• _Assignment_:
Once the images are set aside, return every entry exactly.

• _Provided records_:

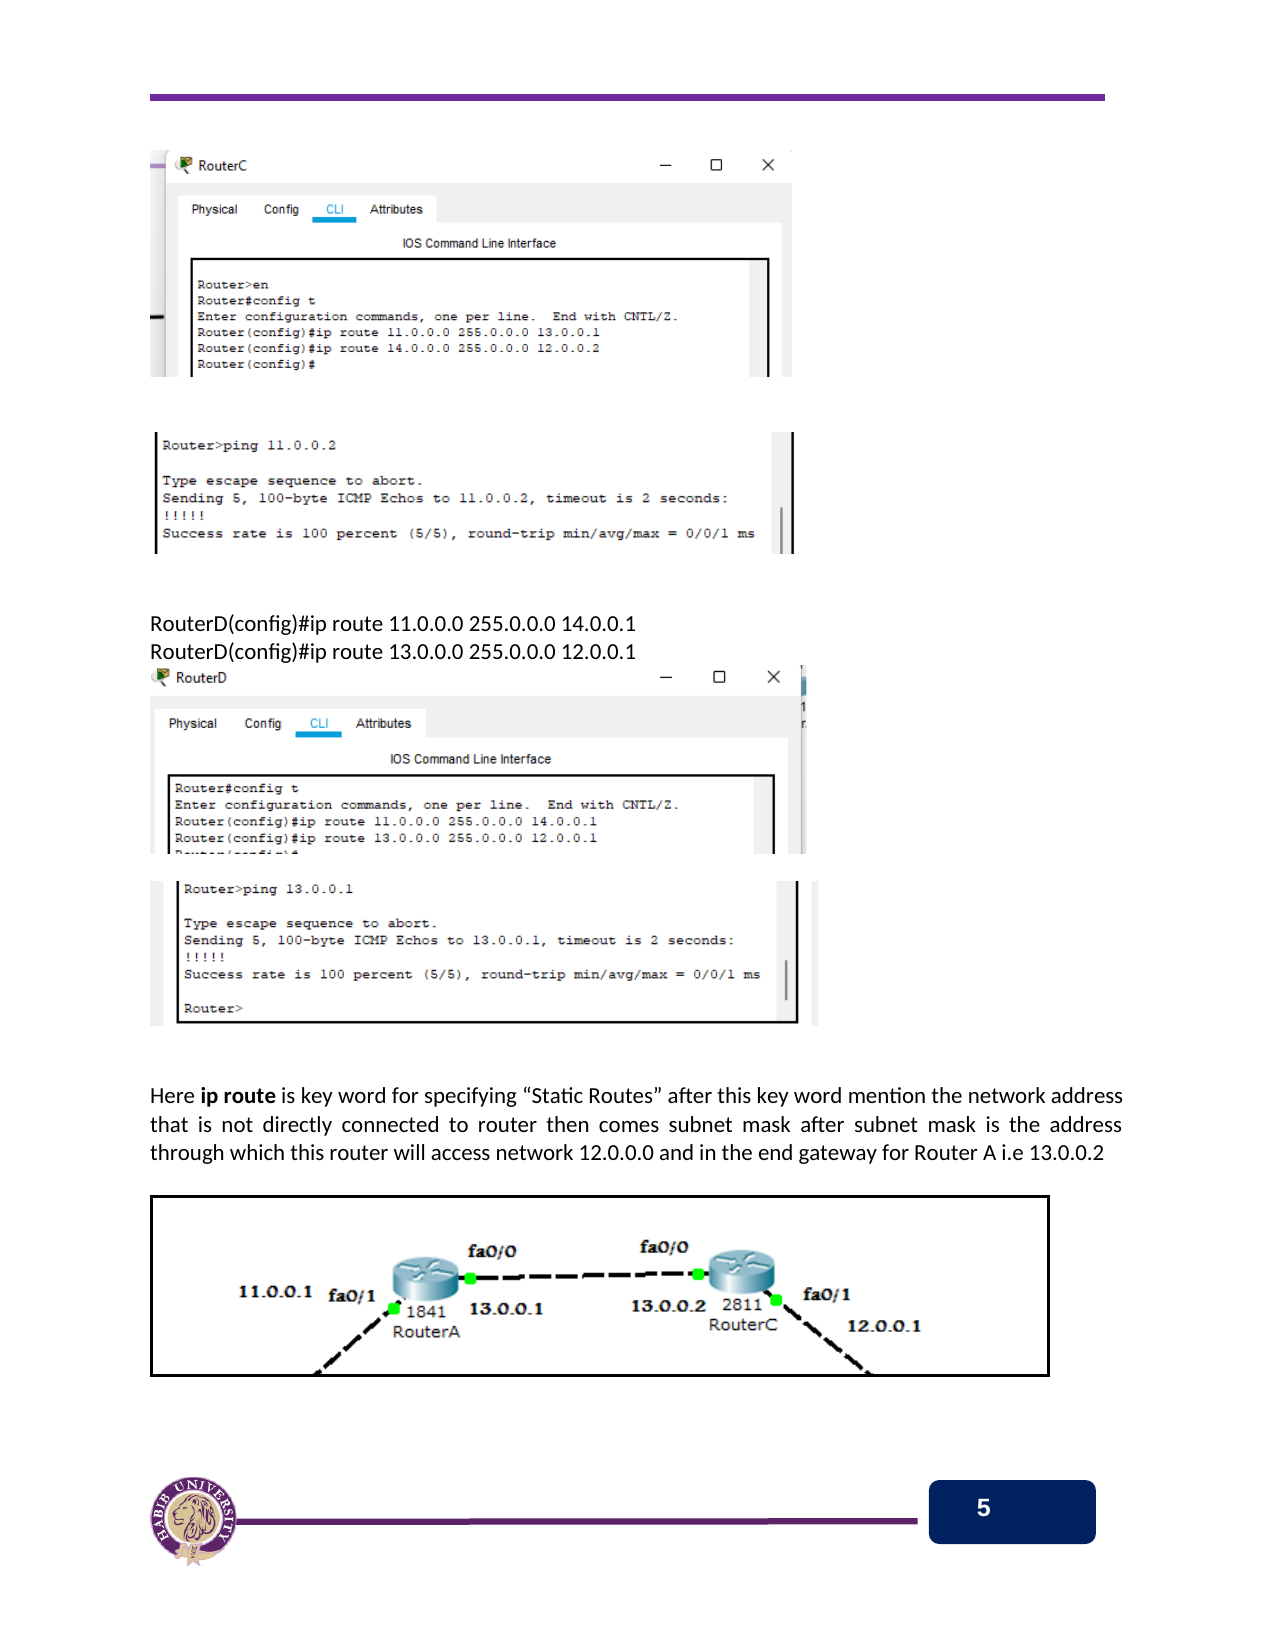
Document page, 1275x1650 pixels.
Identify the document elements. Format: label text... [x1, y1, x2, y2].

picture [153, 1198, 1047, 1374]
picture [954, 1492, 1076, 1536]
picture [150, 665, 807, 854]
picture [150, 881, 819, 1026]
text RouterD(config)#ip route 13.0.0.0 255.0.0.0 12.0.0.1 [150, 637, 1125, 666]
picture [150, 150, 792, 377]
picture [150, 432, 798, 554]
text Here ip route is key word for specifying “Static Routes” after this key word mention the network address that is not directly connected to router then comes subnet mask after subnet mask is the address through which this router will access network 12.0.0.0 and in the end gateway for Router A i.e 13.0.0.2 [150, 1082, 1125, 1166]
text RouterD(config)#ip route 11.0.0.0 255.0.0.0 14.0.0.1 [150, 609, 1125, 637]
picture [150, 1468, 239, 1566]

• _Your response_:
Document page, 1275x1650 pixels.
Identify the document elements. Format: label text... [x1, y1, x2, y2].

picture [153, 1198, 1047, 1374]
picture [954, 1492, 1076, 1536]
picture [150, 665, 807, 854]
picture [150, 881, 819, 1026]
text RouterD(config)#ip route 13.0.0.0 255.0.0.0 12.0.0.1 [150, 637, 1125, 666]
picture [150, 150, 792, 377]
picture [150, 432, 798, 554]
text Here ip route is key word for specifying “Static Routes” after this key word mention the network address that is not directly connected to router then comes subnet mask after subnet mask is the address through which this router will access network 12.0.0.0 and in the end gateway for Router A i.e 13.0.0.2 [150, 1082, 1125, 1166]
text RouterD(config)#ip route 11.0.0.0 255.0.0.0 14.0.0.1 [150, 609, 1125, 637]
picture [150, 1468, 239, 1566]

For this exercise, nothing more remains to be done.